By Lefteris Yallouros – Athens
Good news are coming out of the Greek economy as Hellenic Statistical Authority data indicated Wednesday that the country is closer than ever to the end of a crippling six year recession.
Gross domestic product declined 0.2 percent in the three months through June from the same period last year, its 24th straight contraction, after dropping a revised 1.1 percent in the previous quarter, the Hellenic Statistical Authority (ELSTAT) said.
The contraction is the smallest since the third quarter of 2008 and beats the median estimate of a 0.5 percent drop in a Bloomberg survey.

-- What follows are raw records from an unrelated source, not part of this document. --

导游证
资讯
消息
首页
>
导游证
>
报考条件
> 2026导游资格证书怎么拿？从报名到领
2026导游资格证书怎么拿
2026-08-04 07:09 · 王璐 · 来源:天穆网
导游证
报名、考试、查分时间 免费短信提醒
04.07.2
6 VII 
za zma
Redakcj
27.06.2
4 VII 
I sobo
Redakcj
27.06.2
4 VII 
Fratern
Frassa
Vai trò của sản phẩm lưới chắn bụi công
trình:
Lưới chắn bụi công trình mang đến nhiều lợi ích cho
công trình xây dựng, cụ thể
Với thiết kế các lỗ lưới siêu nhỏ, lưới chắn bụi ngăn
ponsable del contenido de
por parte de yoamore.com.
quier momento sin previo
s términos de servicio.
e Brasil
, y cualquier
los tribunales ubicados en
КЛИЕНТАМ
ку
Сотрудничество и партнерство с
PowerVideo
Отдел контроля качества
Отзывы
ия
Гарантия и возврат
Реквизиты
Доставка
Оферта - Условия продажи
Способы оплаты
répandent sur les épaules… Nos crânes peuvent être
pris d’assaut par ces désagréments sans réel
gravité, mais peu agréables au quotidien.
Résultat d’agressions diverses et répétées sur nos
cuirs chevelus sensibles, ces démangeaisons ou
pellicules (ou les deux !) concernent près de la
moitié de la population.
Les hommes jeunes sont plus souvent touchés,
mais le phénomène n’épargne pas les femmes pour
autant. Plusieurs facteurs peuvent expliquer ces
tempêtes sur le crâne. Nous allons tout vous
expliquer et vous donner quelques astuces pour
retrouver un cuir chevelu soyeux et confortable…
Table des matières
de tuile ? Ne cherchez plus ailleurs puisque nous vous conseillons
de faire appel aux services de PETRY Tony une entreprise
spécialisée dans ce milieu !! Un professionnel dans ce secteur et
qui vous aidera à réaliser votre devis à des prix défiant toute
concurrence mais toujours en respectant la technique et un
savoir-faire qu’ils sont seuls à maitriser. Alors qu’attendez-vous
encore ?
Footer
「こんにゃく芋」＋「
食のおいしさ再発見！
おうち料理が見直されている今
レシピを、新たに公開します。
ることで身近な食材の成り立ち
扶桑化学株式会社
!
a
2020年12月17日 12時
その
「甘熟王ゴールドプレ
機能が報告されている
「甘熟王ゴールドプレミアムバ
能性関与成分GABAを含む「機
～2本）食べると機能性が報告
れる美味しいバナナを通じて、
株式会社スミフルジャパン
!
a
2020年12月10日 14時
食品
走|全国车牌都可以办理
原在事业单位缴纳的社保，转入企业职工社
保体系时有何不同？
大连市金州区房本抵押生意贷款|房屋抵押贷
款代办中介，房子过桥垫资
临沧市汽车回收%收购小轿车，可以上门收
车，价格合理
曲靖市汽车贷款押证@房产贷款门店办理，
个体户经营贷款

“We’ve had a long-term positive trend,” said Christian Schulz, senior European economist at Berenberg Bank in London. “Whether the confidence can be strong enough to push Greece back into strong growth just yet is open to question. I think Greece will probably this year still have to rely on a positive tourist season.”
Analysts of Greek lender Eurobank said in a weekly report that the country’s economy is entering a period of long-term growth. Should Greece’s economy continue to produce primary surpluses, convergence with stronger European economies will occur.
Meanwhile, the Greek Finance ministry, central government budget had a 2.3 billion euro primary surplus in the first seven months of the year. The state budget deficit came in at 1.93 billion euros against a target of 3.36 billion.
Alpha Bank analysts predicted Wednesday the Greek primary surplus will exceed 2.9 billion euros at the end of 2014.
Release of 1-billion-euro loan tranche approved
Also Wednesday, the Euro Working Group approved the disbursement of another 1 billion euros in rescue loans to Greece with the money expected to be made available to Athens by Thursday.
The 1 billion euros is the last slice of a tranche of 8.3 billion euros approved at last April’s Eurogroup summit in Athens.
Another 1.8 billion euros in outstanding funds — from Greece’s second loan agreement with international creditors — remains to be disbursed, most likely in the fall following the troika’s next economic review.
Having received financial assistance from the European Financial Stability Facility of 141.8 billion euros, Greece is now closer to receiving the last of its rescue funds, thus making a series of audits carried out by the troika unnecessary.
Observers, however, maintain it is still unknown whether Greece will need additional financial support and therefore a new aid program after 2015 will be necessary.
German newspaper Frankfurter Allgemeine notes “Athens seems to forget that the primary surplus is only one of the prerequisites for further facilitations” hinting that the troika may still be around until 2016.